Scientists often start their research on a topic by reviewing previous study findings. Therefore, conducting systematic literature reviews or meta-analyses can be very demanding and time-consuming. There may be an extensive amount of research available focusing on different topics, which may not always be relevant to a researcher’s work.
Researchers at Utrecht University have developed a machine learning framework that could significantly accelerate this process by automatically running through numerous past studies and compiling high-quality literature reviews. This framework is called ASReview, which could prove particularly useful for scientists in researching the COVID-19 pandemic.
Jonathan de Bruin, a lead engineer in the study, states that going through all the available new literature in their domain is a very time-consuming task, mainly when they want to do this systematically. Professor Rens van de Schoot, one of the team’s researchers, set out to develop a technique that would significantly speed up conducting systematic reviews and meta-analyses. He is developing the method in collaboration with various machine learning experts, engineers, and information managers at Utrecht University.
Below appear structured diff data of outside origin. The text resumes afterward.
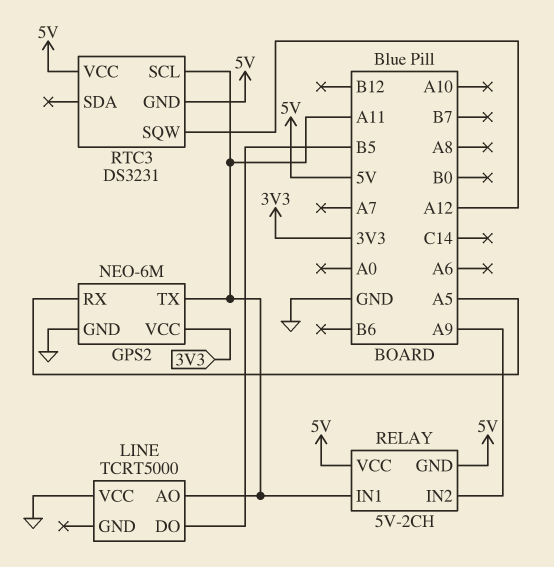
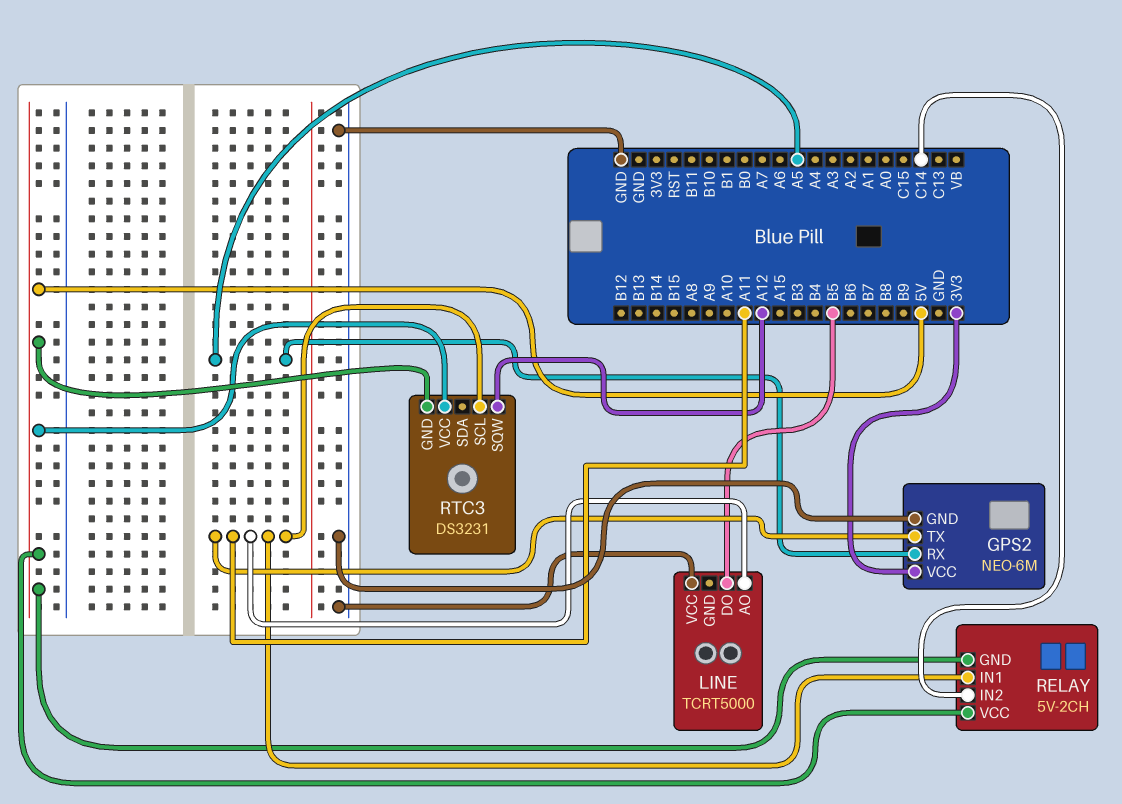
RELAY pin IN2: A9 -> C14

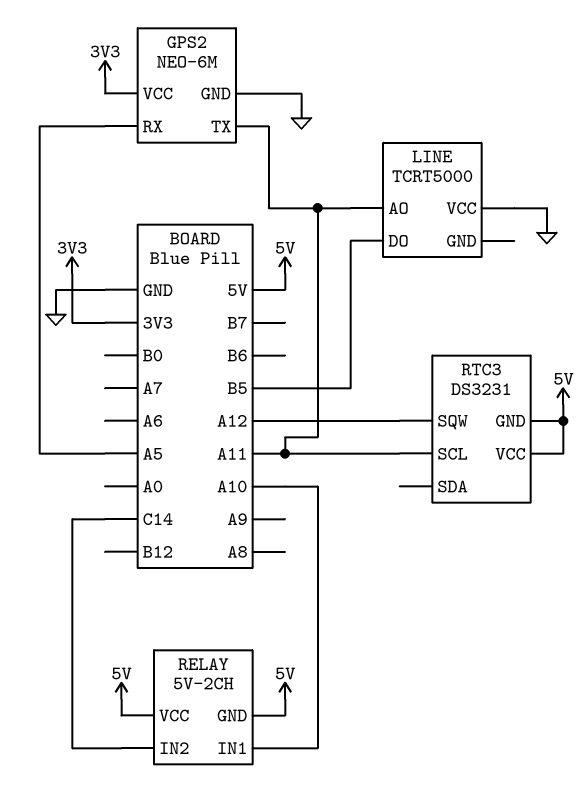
RELAY pin IN1: A11 -> A10

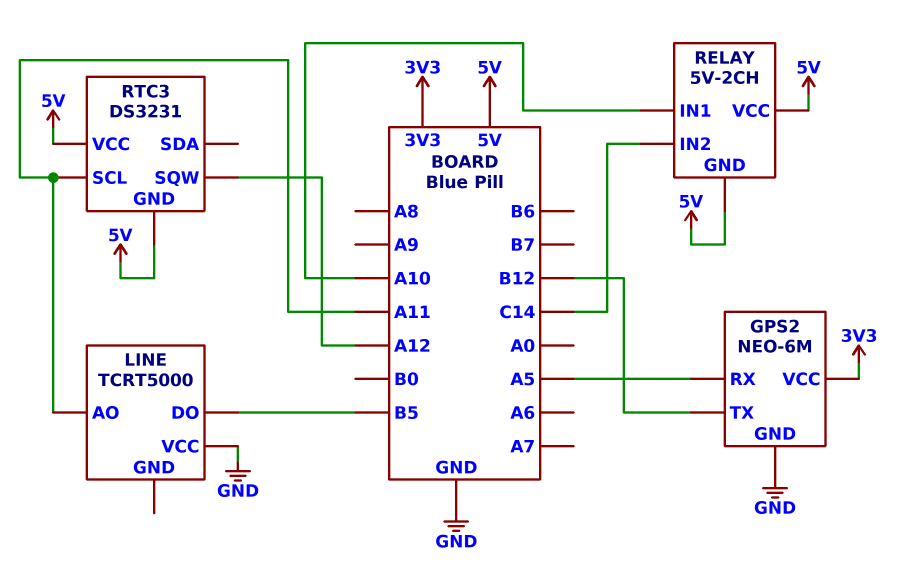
GPS2 pin TX: A11 -> B12

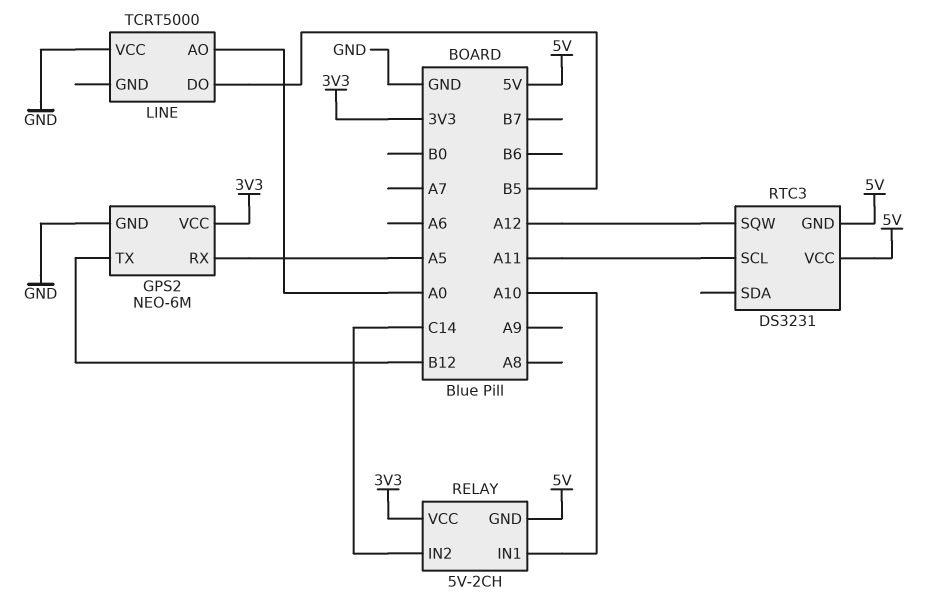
LINE pin AO: A11 -> A0
RELAY pin VCC: 5V -> 3V3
The framework is optimized to find a metaphorical ‘needle’ or multiple ‘needles’ in a haystack. Automatically recognizing the most relevant studies about a topic can be highly valuable to scientists. The researchers trained their machine learning model using an interactive approach called active learning. According to de Bruin, the challenge for their machine learning framework is to minimize the number of irrelevant articles shown to the researcher.
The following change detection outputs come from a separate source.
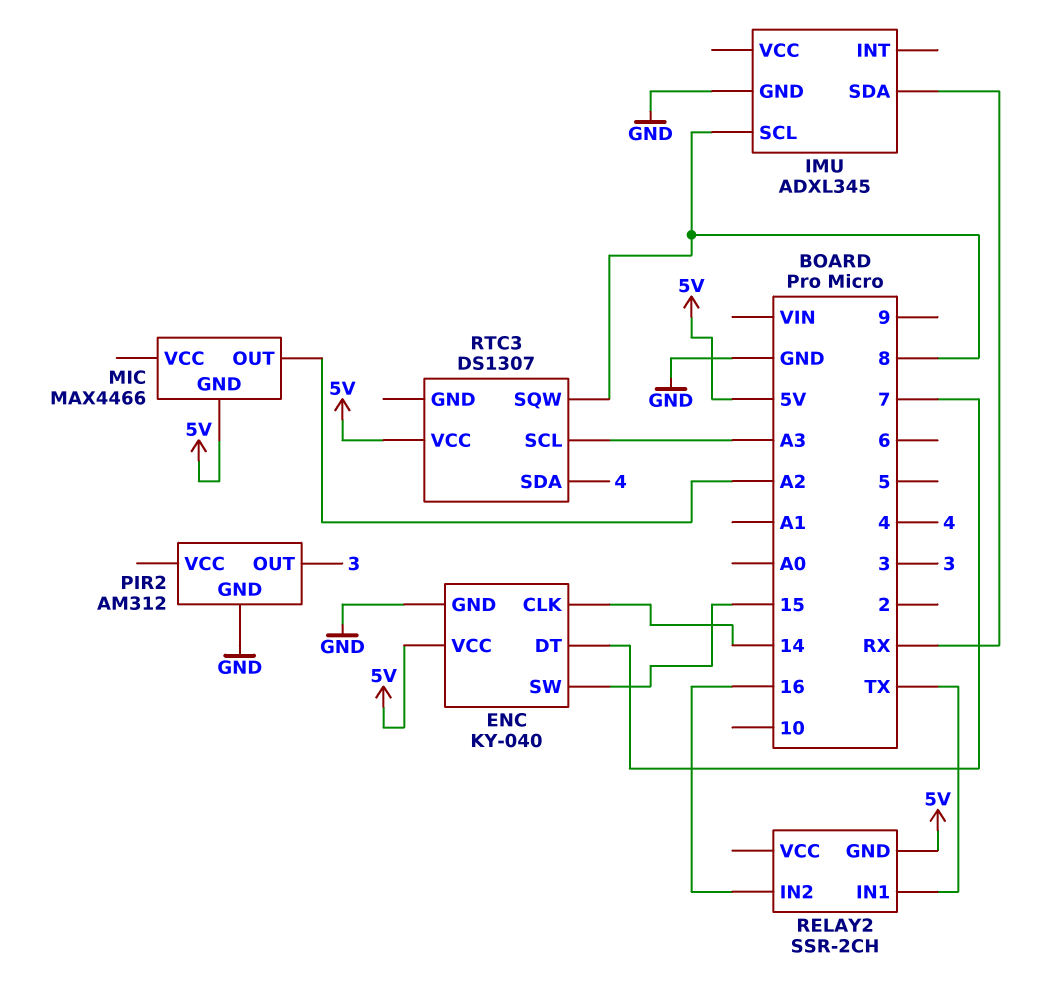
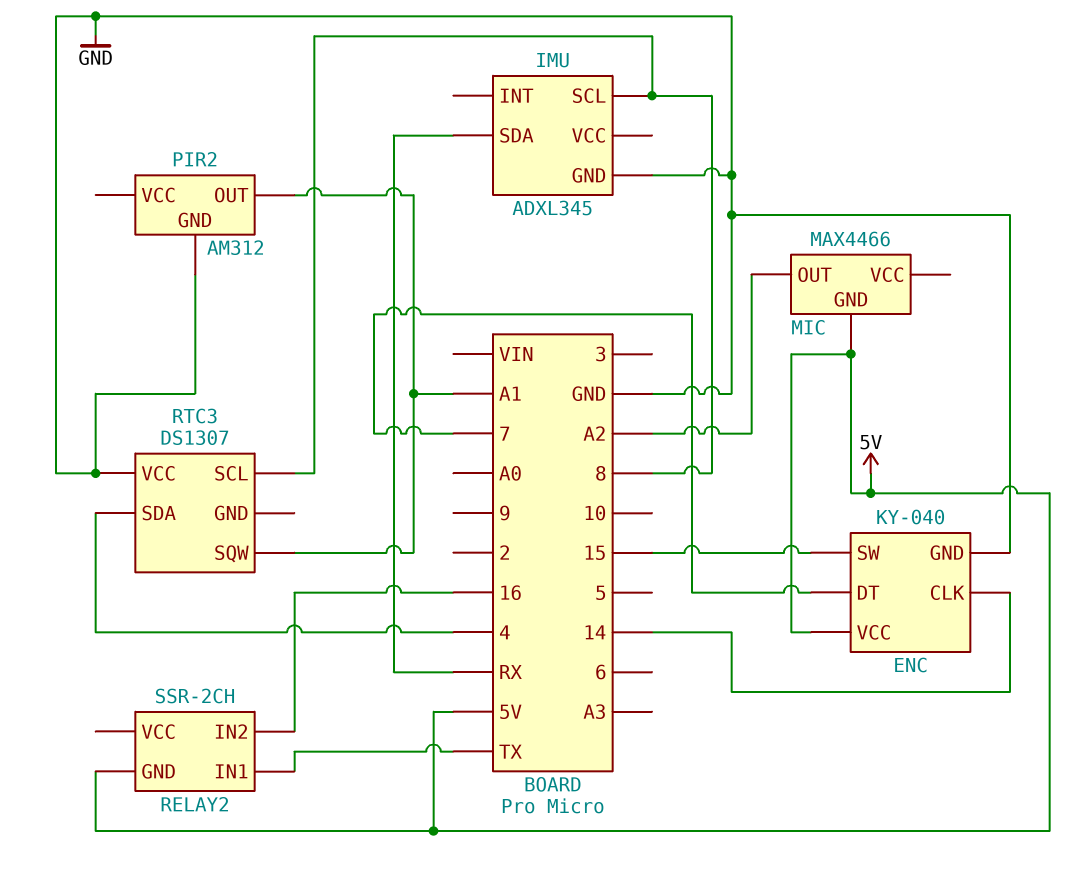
PIR2 pin OUT: 3 -> A1
RTC3 pin SCL: A3 -> 8
RTC3 pin SQW: 8 -> A1
RTC3 pin VCC: 5V -> GND

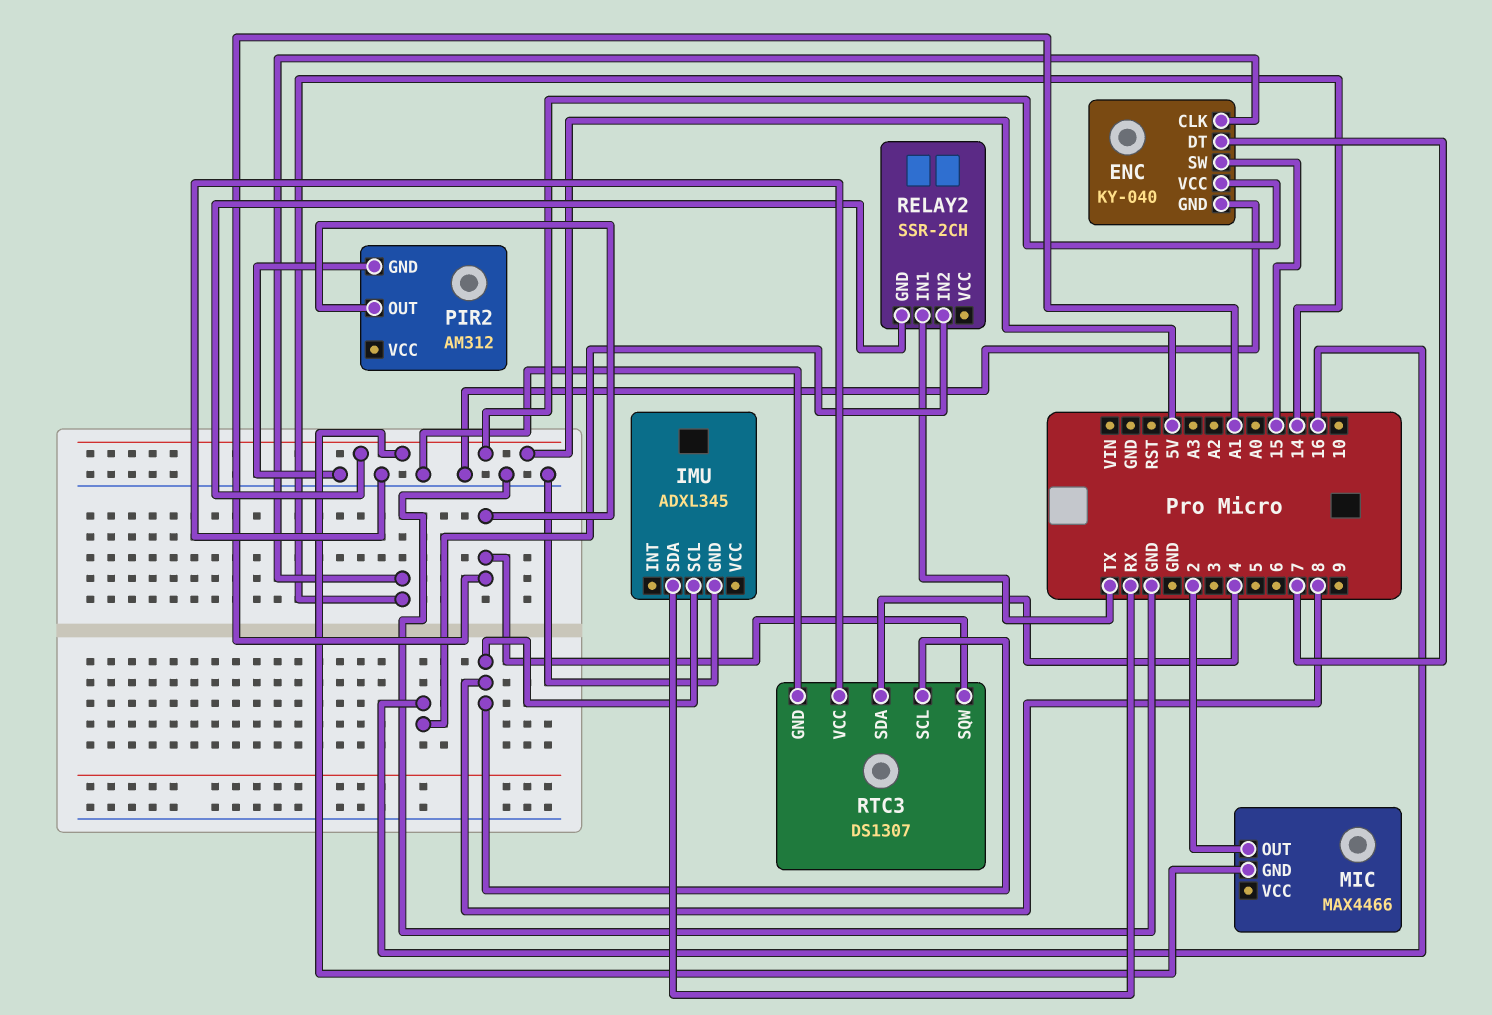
MIC pin OUT: A2 -> 2
RTC3 pin GND: none -> GND

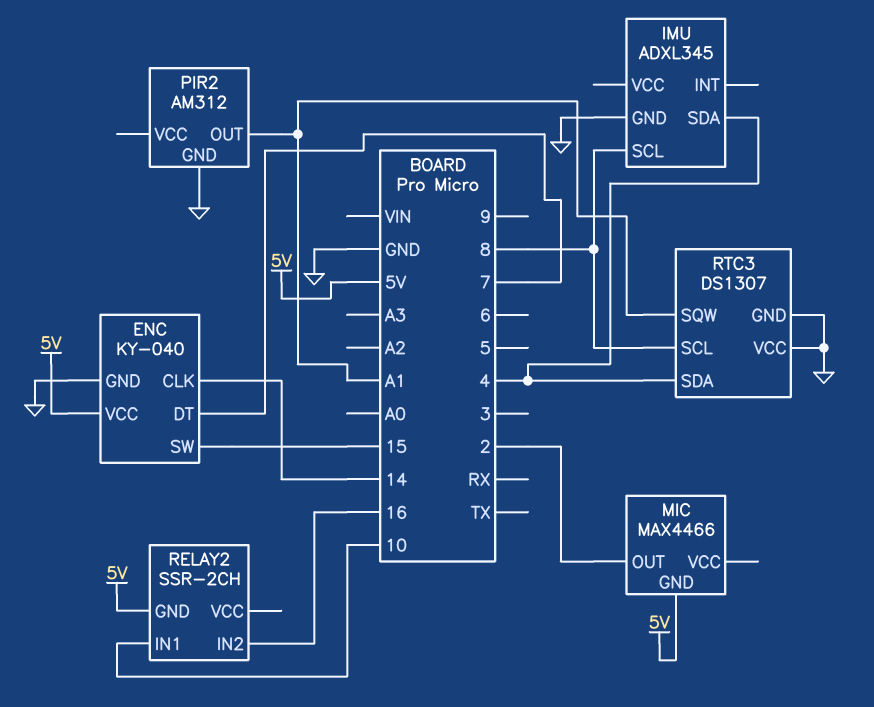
IMU pin SDA: RX -> 4
RELAY2 pin IN1: TX -> 10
Most machine learning systems are trained to classify images, texts, or other data accurately. In comparison, the system created by de Bruin and his colleagues is trained to analyze various documents available and determine which ones are relevant to a given research topic and which ones are not.
The ongoing pandemic required medical guidelines and searches for new treatments to be developed in record time. De Bruin worked together with the Allen Institute for AI, which published the most extensive database with the coronavirus’s academic literature. He and his colleagues made their automatic system for conducting systematic reviews public during the first few weeks of the COVID-19 pandemic. They believed that it could significantly speed up research about the SARS-CoV2 virus.
ASReview, a user-friendly version of the system, has since been used by numerous researchers to review past studies about the new coronavirus and contribute to more effective medical guidelines. In the future, ASReview can be used to conduct several systematic reviews and meta-analyses, which could ultimately accelerate research in various fields.
At the same time, De Bruin believes that it is crucial to ensure that interactive machine learning approaches are fully transparent and explainable. In the upcoming period, he wishes to portray the possibility to apply interactive machine learning responsibly in applications like legal documents and court verdicts.